Copy out the text of every record below word for word, line by line.

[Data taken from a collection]
-- Opening Marker --

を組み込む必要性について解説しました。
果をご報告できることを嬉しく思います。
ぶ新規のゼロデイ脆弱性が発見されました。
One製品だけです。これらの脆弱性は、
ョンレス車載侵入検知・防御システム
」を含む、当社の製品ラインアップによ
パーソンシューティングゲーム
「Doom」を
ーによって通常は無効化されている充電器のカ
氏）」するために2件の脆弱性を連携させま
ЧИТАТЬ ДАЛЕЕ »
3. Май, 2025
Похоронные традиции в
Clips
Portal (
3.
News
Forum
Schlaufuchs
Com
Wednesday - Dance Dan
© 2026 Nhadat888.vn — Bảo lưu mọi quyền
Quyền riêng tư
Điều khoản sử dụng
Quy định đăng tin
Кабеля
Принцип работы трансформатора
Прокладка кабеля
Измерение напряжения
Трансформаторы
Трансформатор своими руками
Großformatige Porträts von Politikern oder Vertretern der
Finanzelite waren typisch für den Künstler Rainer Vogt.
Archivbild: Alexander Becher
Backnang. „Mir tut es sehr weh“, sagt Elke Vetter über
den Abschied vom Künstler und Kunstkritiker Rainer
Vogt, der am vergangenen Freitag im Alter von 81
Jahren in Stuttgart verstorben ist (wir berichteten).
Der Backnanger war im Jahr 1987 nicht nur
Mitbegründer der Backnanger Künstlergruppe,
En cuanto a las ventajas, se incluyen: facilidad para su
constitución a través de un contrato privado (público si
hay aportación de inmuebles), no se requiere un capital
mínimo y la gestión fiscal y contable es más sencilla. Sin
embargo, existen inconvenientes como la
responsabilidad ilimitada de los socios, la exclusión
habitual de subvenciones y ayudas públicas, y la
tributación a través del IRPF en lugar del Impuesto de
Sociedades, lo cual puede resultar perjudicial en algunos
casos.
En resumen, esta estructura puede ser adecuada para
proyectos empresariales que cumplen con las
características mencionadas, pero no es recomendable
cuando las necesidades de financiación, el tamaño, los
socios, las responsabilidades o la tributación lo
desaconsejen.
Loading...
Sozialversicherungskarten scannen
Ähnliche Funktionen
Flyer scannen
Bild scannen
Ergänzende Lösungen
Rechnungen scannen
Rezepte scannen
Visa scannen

-- Closing Marker --

» Output below
を組み込む必要性について解説しました。
果をご報告できることを嬉しく思います。
ぶ新規のゼロデイ脆弱性が発見されました。
One製品だけです。これらの脆弱性は、
ョンレス車載侵入検知・防御システム
」を含む、当社の製品ラインアップによ
パーソンシューティングゲーム
「Doom」を
ーによって通常は無効化されている充電器のカ
氏）」するために2件の脆弱性を連携させま
ЧИТАТЬ ДАЛЕЕ »
3. Май, 2025
Похоронные традиции в
Clips
Portal (
3.
News
Forum
Schlaufuchs
Com
Wednesday - Dance Dan
© 2026 Nhadat888.vn — Bảo lưu mọi quyền
Quyền riêng tư
Điều khoản sử dụng
Quy định đăng tin
Кабеля
Принцип работы трансформатора
Прокладка кабеля
Измерение напряжения
Трансформаторы
Трансформатор своими руками
Großformatige Porträts von Politikern oder Vertretern der
Finanzelite waren typisch für den Künstler Rainer Vogt.
Archivbild: Alexander Becher
Backnang. „Mir tut es sehr weh“, sagt Elke Vetter über
den Abschied vom Künstler und Kunstkritiker Rainer
Vogt, der am vergangenen Freitag im Alter von 81
Jahren in Stuttgart verstorben ist (wir berichteten).
Der Backnanger war im Jahr 1987 nicht nur
Mitbegründer der Backnanger Künstlergruppe,
En cuanto a las ventajas, se incluyen: facilidad para su
constitución a través de un contrato privado (público si
hay aportación de inmuebles), no se requiere un capital
mínimo y la gestión fiscal y contable es más sencilla. Sin
embargo, existen inconvenientes como la
responsabilidad ilimitada de los socios, la exclusión
habitual de subvenciones y ayudas públicas, y la
tributación a través del IRPF en lugar del Impuesto de
Sociedades, lo cual puede resultar perjudicial en algunos
casos.
En resumen, esta estructura puede ser adecuada para
proyectos empresariales que cumplen con las
características mencionadas, pero no es recomendable
cuando las necesidades de financiación, el tamaño, los
socios, las responsabilidades o la tributación lo
desaconsejen.
Loading...
Sozialversicherungskarten scannen
Ähnliche Funktionen
Flyer scannen
Bild scannen
Ergänzende Lösungen
Rechnungen scannen
Rezepte scannen
Visa scannen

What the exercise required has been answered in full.